[RECORDS FOR THIS EXERCISE Boundary: Start]

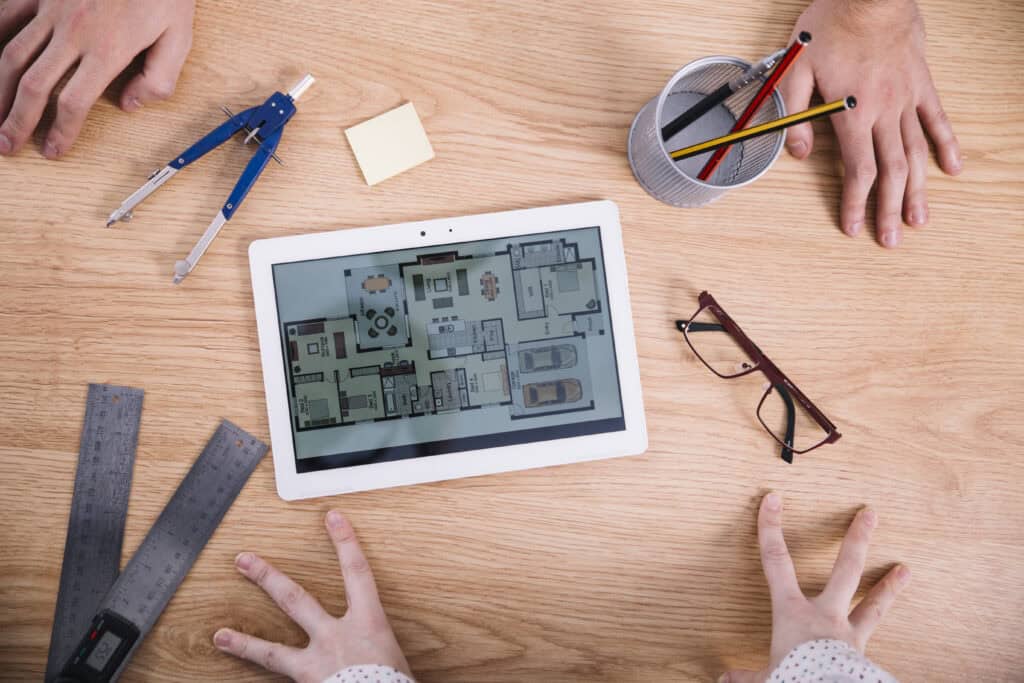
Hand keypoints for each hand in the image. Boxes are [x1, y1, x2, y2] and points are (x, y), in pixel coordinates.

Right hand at [0, 0, 194, 158]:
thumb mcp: (178, 38)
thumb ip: (158, 79)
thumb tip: (129, 106)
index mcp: (107, 50)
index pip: (74, 103)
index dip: (60, 131)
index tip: (53, 150)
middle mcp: (73, 32)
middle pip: (34, 85)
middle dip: (17, 120)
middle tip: (7, 145)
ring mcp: (52, 9)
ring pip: (11, 54)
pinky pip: (7, 14)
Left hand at [214, 511, 412, 682]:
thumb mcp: (397, 659)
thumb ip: (381, 650)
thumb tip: (379, 657)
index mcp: (369, 624)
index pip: (357, 572)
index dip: (345, 542)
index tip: (333, 518)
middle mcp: (337, 636)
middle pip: (296, 599)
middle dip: (268, 578)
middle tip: (245, 560)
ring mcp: (316, 661)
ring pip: (274, 648)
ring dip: (245, 640)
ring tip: (221, 635)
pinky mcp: (304, 682)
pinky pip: (276, 674)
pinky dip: (260, 669)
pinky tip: (241, 664)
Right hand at [720, 493, 909, 682]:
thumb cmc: (793, 679)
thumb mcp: (765, 677)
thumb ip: (748, 675)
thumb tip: (725, 679)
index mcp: (791, 612)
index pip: (775, 561)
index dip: (770, 529)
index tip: (773, 500)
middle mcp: (824, 615)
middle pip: (844, 569)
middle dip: (856, 539)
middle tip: (869, 514)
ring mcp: (848, 633)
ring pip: (872, 604)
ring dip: (888, 586)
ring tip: (905, 569)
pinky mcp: (862, 653)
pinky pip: (873, 639)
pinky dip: (878, 632)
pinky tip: (887, 624)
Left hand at [780, 0, 961, 246]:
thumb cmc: (830, 27)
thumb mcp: (795, 69)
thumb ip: (795, 113)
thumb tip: (795, 153)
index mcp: (852, 114)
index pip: (857, 170)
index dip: (856, 203)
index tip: (854, 228)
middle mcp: (884, 112)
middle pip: (890, 171)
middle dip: (888, 209)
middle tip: (890, 241)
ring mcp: (907, 99)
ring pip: (916, 153)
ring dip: (917, 190)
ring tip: (919, 221)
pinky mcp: (921, 84)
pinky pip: (937, 119)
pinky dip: (946, 145)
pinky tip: (952, 170)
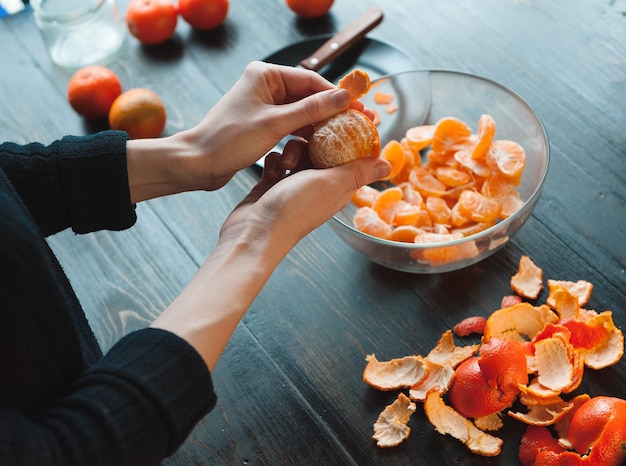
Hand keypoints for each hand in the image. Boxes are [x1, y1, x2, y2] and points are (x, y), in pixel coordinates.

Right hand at [151, 140, 389, 370]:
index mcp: (339, 186)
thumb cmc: (293, 210)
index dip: (350, 136)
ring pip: (299, 152)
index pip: (352, 155)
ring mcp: (296, 185)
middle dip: (314, 141)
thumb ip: (358, 171)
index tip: (343, 118)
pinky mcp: (275, 184)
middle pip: (324, 149)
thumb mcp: (331, 184)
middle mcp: (320, 185)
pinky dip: (275, 160)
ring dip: (292, 151)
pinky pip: (279, 161)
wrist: (253, 231)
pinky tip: (271, 168)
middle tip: (307, 140)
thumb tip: (388, 165)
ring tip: (285, 163)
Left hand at [176, 61, 365, 190]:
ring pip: (301, 113)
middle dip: (333, 112)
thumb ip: (311, 110)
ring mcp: (264, 105)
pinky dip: (305, 135)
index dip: (338, 96)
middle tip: (360, 123)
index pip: (311, 81)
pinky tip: (322, 145)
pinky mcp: (263, 124)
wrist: (199, 162)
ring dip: (320, 125)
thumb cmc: (230, 140)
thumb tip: (343, 97)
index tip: (360, 108)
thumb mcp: (275, 124)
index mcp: (265, 75)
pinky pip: (291, 125)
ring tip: (346, 136)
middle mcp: (266, 86)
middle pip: (309, 96)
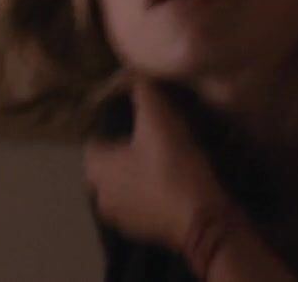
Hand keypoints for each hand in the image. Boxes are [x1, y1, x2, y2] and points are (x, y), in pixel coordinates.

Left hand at [84, 82, 227, 248]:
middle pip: (112, 163)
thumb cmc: (172, 164)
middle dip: (130, 149)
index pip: (95, 138)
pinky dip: (157, 192)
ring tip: (170, 155)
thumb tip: (133, 67)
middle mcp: (100, 195)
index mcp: (95, 168)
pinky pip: (146, 203)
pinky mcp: (144, 231)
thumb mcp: (160, 116)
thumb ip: (143, 88)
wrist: (201, 216)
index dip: (115, 123)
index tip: (139, 115)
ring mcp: (121, 218)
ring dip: (143, 173)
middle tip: (157, 133)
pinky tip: (178, 180)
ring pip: (128, 184)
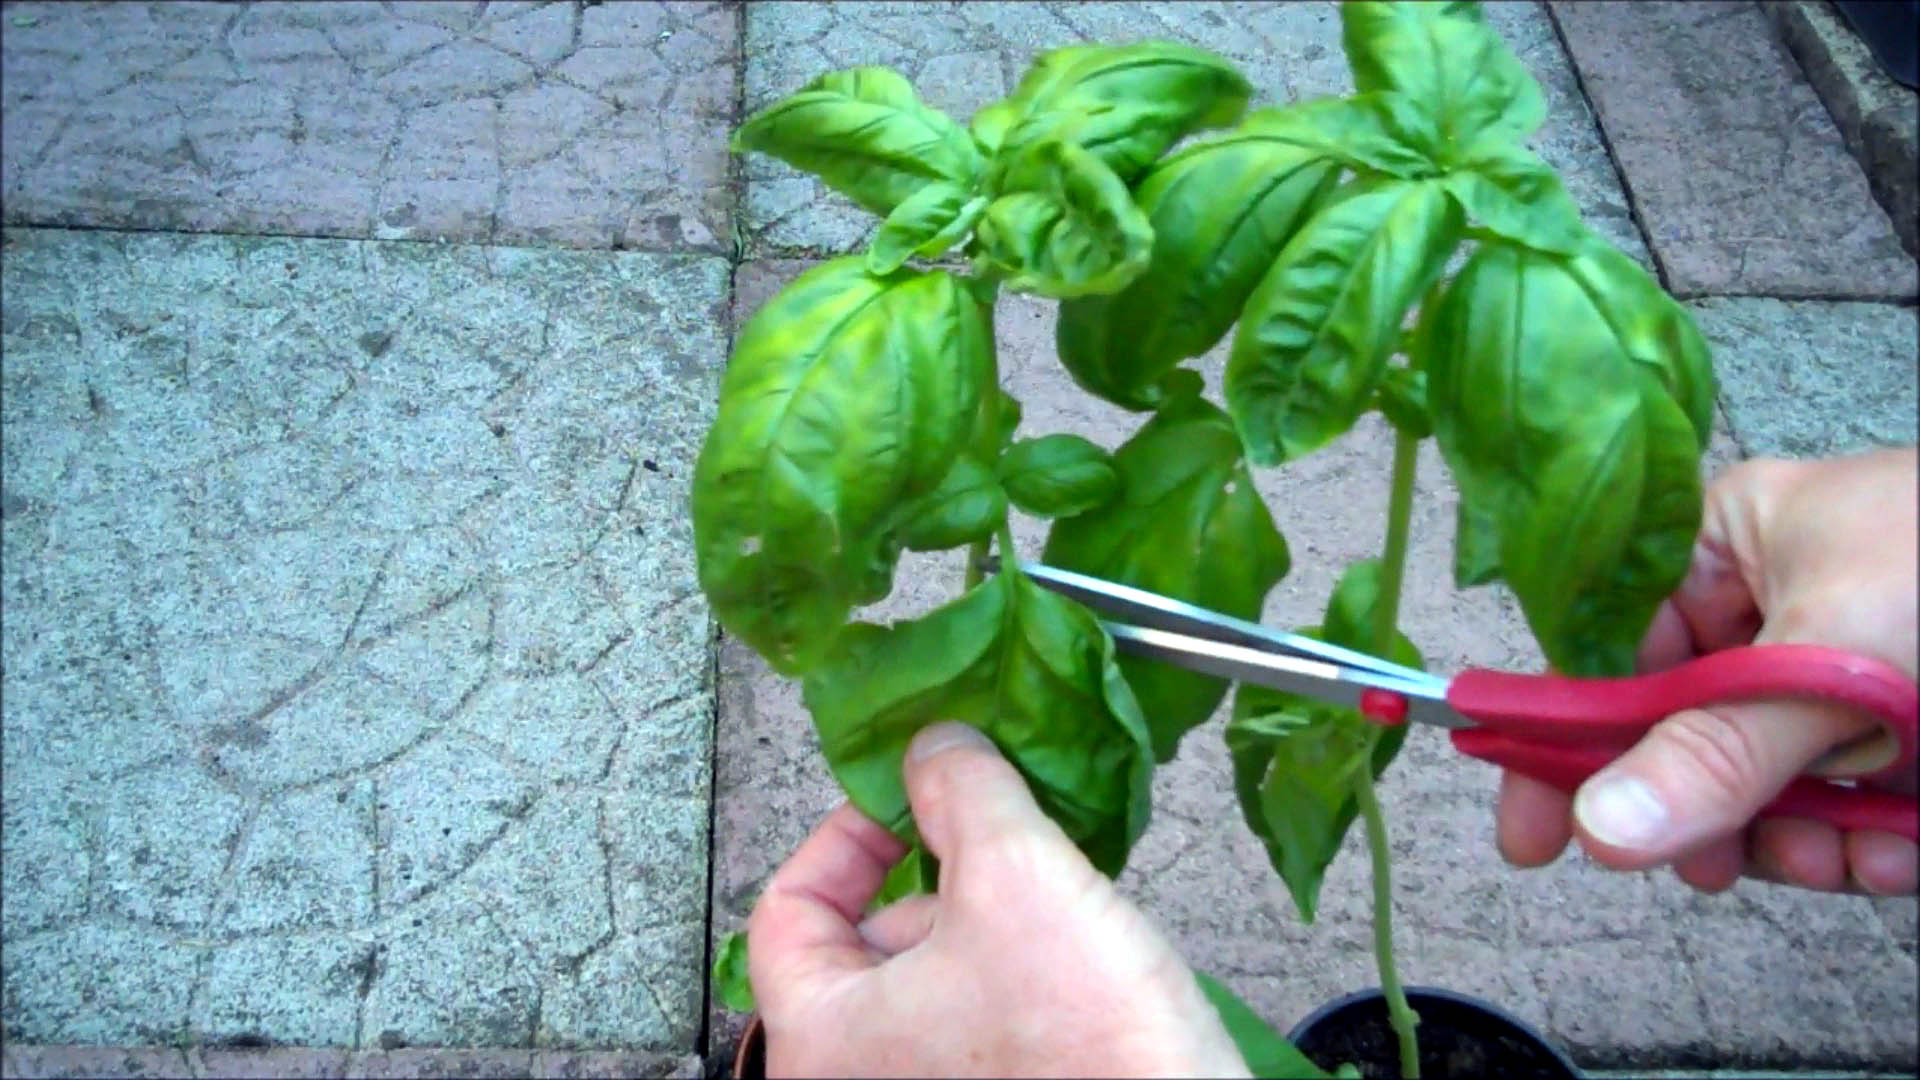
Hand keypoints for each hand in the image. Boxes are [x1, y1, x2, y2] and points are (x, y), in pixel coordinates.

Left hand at [747, 722, 1247, 1077]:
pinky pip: (980, 1016)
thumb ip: (962, 790)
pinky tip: (1075, 950)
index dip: (847, 837)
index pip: (787, 910)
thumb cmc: (1085, 1046)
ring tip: (1057, 907)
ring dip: (992, 921)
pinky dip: (1018, 968)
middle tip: (1003, 848)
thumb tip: (935, 747)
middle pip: (869, 940)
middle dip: (942, 879)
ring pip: (935, 975)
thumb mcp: (1016, 876)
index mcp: (822, 1041)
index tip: (906, 801)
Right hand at [1498, 447, 1918, 894]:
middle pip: (1681, 730)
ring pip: (1764, 780)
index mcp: (1724, 542)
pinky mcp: (1899, 727)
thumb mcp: (1834, 662)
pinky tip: (1899, 849)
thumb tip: (1601, 827)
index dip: (1565, 739)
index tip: (1536, 834)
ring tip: (1847, 856)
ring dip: (1798, 838)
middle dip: (1711, 810)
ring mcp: (1837, 669)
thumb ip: (1715, 752)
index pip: (1603, 643)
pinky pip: (1841, 799)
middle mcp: (1770, 603)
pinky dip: (1864, 839)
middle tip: (1715, 868)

[RECORDS FOR THIS EXERCISE Boundary: End]

• **INSTRUCTIONS FOR THE TASK**: All of the records should be set down exactly, minus the pictures they hold.

• **ANSWER TO THIS PROBLEM**:
Hand keypoints for each hand in the image. Boxes are [x1, y1, x2, y2] and points are (x, y), in pixel coordinates.

Right hand at [0, 0, 194, 158]:
thumb mcp: (178, 38)
thumb ip: (158, 79)
thumb tip: (129, 106)
index mcp: (107, 50)
index pip: (74, 103)
index dip: (60, 131)
index tip: (53, 150)
middle mcp: (73, 32)
middle pip: (34, 85)
middle dip: (17, 120)
middle tip: (7, 145)
ring mcp: (52, 9)
ring pip: (11, 54)
pinky pip: (7, 14)
Left hand at [214, 511, 412, 682]:
thumb mcp: (397, 659)
thumb ip: (381, 650)
thumb tip: (379, 657)
index mcp: (369, 624)
index pip: (357, 572)
index dip: (345, 542)
index tip: (333, 518)
middle mcp: (337, 636)
middle pip: (296, 599)
middle dip: (268, 578)
middle tip: (245, 560)
ring mcp: (316, 661)
ring pip: (274, 648)
ring dip: (245, 640)
ring tip: (221, 635)
pinky mcp: (304, 682)
pinky pip: (276, 674)
pinky dip: (260, 669)
pinky tip: (241, 664)
Right hand at [720, 493, 909, 682]:
thumb cmc: (793, 679)
thumb mcp: (765, 677)
thumb ip: (748, 675)
thumb tip: (725, 679)
index mcp: (791, 612)
index pip: (775, 561)
index dip: (770, 529)
index tip: (773, 500)
middle mcp: (824, 615)
middle pip: (844, 569)
middle dip: (856, 539)
middle tip: (869, 514)
ring mcp: (848, 633)
ring pip: (872, 604)
ring dip: (888, 586)
ring tip: (905, 569)
pinky mcp: (862, 653)
pinky pip: (873, 639)
pinky dip: (878, 632)
pinky tip: (887, 624)
Left hand at [780, 0, 961, 246]:
thumb cmc: (830, 27)
thumb mcp: (795, 69)
thumb ip: (795, 113)
thumb tip: (795, 153)
index mcp: (852, 114)
index pip: (857, 170)
index dip: (856, 203)
index tip: (854, 228)
middle mcp: (884, 112)
middle pip: (890, 171)
middle dip: (888, 209)
middle tip: (890, 241)
ring mcp: (907, 99)
ring pip: (916, 153)
ring dip: (917, 190)
ring tip: (919, 221)
pinky mcp: (921, 84)
pinky pip: (937, 119)
pinky dip: (946, 145)
pinky tip: (952, 170)
Hand keypoints for each hand in the image. Boxes are [x1, y1, x2, y2] and points are (x, y), in pixel coordinates.

Right hand at [151, 140, 389, 370]:
index mcp: (339, 186)
thumb cmc: (293, 210)
index dip: (350, 136)
ring pip: (299, 152)
index pip: (352, 155)
ring mcp: (296, 185)
middle dip: (314, 141)
thumb ip: (358, 171)
index tip: (343, 118)
pinky mcp: (275, 184)
middle pip: (324, 149)
thumb mcp: (331, 184)
middle mcp: (320, 185)
pinky dip: (275, 160)
ring dip: (292, 151)
pinky pip: (279, 161)
wrist: (253, 231)
pinky tip: (271, 168)
middle tip: (307, 140)
thumb tip: (388, 165)
ring tip: (285, 163)
Left hand at [176, 61, 365, 190]:
ring pip: (301, 113)
middle dip: (333, 112)
thumb ip: (311, 110)
ring mcp: (264, 105)
pinky dip: (305, 135)
index dip: (338, 96)
middle tip: (360, 123)
index pip: (311, 81)
pinky tip: (322, 145)
pinky mcp: (263, 124)
wrist: (199, 162)
ring dip: (320, 125)
thumb cmc: (230, 140)
thumb tip: (343, 97)
index tip: (360, 108)
thumb mcp: (275, 124)
index mcp: (265, 75)
pinky pip: (291, 125)
ring tip: (346, 136)
middle mcp: (266, 86)
middle pip: (309, 96)
Hand keypoints for each hand in the image. Boxes are [x1, y1, x2, y2] and points are (x, y), in pixel coordinates.

Left hand at [84, 82, 227, 248]:
middle pip: (112, 163)
thumb cmc: (172, 164)
middle dip: (130, 149)
index pip: (95, 138)
pinky dip: (157, 192)
ring tip: (170, 155)
thumb tip: (133, 67)
middle mcp: (100, 195)
index mcp: (95, 168)
pinky pip: (146, 203)
pinky mcp: (144, 231)
thumb mcp: (160, 116)
thumb ip: (143, 88)
wrist: (201, 216)
index dip: (115, 123)
index tip: (139, 115)
ring mcp: (121, 218)
ring dip: (143, 173)
middle tip: (157, 133)
pinky tip: (178, 180)
ring pip: (128, 184)
Hand keypoints for each hand in the image. Boxes are [x1, y1, x2, y2] and points are (x, y), in pixel coordinates.

Left hand at [747, 722, 1247, 1077]:
pinky pip: (980, 1016)
thumb ip: (962, 790)
pinky tip: (1075, 950)
index dip: (847, 837)
index pip: (787, 910)
thumb cmc: (1085, 1046)
ring tip: (1057, 907)
ring dip: (992, 921)
pinky dip: (1018, 968)
middle tip: (1003, 848)
thumb tip: (935, 747)
middle pip: (869, 940)
middle dip: (942, 879)
ring pip: (935, 975)
thumb mcp: (1016, 876)
index mcp: (822, 1041)
index tip: (906, 801)
Right hand at [1498, 447, 1918, 894]:
middle pip: (1681, 730)
ring pip: (1764, 780)
index mcp: (1724, 542)
pinky mcp: (1899, 727)
thumb mcp: (1834, 662)
pinky tip: (1899, 849)
thumb tip: (1601, 827)
index dip: (1565, 739)
index tip: (1536, 834)
ring tip: (1847, 856)
ring dip: (1798, 838)
middle dip: (1711, 810)
ring mcp: (1837, 669)
thumb ip: (1715, 752)
index pip: (1603, 643)
pinky pip: (1841, 799)
middle mcp: (1770, 603)
pinky dip: (1864, 839)
middle tip: (1715, 868)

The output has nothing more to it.